My main revenue comes from advertising space at national and international track events. This space is a 2 inch x 1 inch square located on the left shoulder of my skimpy racing singlet.

 My employees and myself determine the specific events at which we advertise. We take into account the cost, risk and reward of each said event.  

          For example:
          USATF Indoor Championships
          Travel expenses: $1,500
          Prize money:
             1st- $5,000
             2nd- $3500
             3rd- $1250
        Pessimistic Projected finish: 3-5 with a chance of DQ
        Conclusion: Go for the experience.  

My employees:
Consultant (Coach Danny Mackey)
Physical Therapist (Real Rehab)
Massage Therapist (In Health)
Secretary/Financial Consultant (Agent Ray Flynn)

I also work with other sports marketers (my training partners) in a mutually beneficial relationship. We exchange ideas. We share travel expenses. We pull our resources together to advertise to a wider number of people. Plus, I wouldn’t talk to many people on a daily basis without them.

I get the business game. I know how to budget. I know how to assemble a team with a common goal. I know how to assess risk and reward. I know how to invest and predict how the investments will pay off.
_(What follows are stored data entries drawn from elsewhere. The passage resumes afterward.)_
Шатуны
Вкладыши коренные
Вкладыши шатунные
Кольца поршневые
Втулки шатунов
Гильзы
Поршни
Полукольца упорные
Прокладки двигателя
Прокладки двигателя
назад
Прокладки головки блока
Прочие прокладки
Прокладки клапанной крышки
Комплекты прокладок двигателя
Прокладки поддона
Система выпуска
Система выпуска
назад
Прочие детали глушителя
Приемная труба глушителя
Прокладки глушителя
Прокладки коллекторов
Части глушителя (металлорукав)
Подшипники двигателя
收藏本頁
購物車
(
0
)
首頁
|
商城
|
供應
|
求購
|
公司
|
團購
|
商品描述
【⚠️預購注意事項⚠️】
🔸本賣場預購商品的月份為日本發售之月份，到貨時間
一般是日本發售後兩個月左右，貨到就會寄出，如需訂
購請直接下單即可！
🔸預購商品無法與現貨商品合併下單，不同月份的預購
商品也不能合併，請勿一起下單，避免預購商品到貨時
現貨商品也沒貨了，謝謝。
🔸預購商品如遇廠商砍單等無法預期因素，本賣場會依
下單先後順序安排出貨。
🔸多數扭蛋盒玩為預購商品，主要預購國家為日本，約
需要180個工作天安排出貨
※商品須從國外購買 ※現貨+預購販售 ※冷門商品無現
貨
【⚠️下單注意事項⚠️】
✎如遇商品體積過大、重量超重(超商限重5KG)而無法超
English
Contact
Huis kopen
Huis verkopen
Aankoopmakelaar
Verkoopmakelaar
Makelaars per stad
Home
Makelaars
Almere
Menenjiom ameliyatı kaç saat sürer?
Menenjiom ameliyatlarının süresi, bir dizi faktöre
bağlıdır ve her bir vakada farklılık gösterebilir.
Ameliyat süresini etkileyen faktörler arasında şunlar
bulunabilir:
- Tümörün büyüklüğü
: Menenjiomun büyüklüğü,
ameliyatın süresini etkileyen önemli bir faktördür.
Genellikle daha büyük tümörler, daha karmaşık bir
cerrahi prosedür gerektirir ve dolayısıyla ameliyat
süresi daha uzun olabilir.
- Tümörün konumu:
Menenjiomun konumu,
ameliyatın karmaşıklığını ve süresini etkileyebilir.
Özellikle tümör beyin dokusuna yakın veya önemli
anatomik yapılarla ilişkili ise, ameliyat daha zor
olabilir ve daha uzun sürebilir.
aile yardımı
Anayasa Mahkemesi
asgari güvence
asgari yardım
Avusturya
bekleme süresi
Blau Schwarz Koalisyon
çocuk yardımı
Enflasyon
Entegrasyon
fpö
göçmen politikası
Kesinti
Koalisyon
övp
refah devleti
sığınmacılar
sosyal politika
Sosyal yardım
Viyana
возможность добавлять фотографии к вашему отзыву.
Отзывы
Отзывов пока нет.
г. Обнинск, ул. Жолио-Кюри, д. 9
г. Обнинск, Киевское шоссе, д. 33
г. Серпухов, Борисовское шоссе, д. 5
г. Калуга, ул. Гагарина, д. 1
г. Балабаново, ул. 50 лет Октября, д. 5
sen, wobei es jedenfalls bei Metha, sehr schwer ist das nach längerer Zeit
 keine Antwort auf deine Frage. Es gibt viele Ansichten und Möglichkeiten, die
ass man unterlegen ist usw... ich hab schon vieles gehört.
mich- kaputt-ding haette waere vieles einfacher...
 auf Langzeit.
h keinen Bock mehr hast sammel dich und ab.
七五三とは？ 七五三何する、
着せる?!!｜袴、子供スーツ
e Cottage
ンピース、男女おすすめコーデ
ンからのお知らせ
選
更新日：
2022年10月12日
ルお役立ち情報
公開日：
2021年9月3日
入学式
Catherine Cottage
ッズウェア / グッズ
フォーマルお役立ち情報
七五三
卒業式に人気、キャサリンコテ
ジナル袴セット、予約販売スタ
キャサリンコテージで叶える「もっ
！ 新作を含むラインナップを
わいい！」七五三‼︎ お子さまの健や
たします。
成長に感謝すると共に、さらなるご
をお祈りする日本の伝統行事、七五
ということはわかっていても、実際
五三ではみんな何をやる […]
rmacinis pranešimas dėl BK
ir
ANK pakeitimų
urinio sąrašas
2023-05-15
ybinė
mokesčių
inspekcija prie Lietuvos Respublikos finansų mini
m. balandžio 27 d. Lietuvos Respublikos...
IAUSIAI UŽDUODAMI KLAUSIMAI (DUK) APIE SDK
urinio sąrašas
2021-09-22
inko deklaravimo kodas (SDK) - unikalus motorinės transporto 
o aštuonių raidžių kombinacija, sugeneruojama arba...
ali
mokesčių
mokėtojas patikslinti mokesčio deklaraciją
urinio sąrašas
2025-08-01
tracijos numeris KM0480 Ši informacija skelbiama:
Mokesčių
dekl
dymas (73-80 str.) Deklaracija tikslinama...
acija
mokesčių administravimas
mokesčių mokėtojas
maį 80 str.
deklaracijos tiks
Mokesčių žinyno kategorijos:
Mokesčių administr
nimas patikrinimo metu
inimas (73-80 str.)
For example: weekly massages always pay off.

I get the marketing game.
The days of disgenuine-appeal-to-the-masses advertising is becoming obsolete. People are attracted to personality. Personality is polarizing. Some people will love you, some will hate you, but either way you are getting noticed.

I get the health industry.
Having a business centered around fitness and health, I have amassed a large knowledge base in exercise physiology, human psychology (coaching), biomechanics, nutrition, and massage. My advertising space is determined by my performance. Therefore I know what factors affect performance.

I get the international game.
I know how to travel. I can improvise when travel plans go awry. And they ALWAYS go awry.  I know how to interact with people from different cultures, meaning, if Charades were a sport, I’d be World Champ. I am literally a pro in finding the cheapest route from one place to the next.

I have to take sole responsibility for the company. At the end of every year, I run statistical analysis on the progress on my company and make any necessary changes to make sure I am getting the maximal amount of results. (I look back at race results and decide what worked and what didn’t).

Like most small businesses, job security is rare. Even if I do my absolute best, I still may lose my clientele. 

So employer of big-girl jobs, I have been very employed (168 hour weeks) over the past 4 years.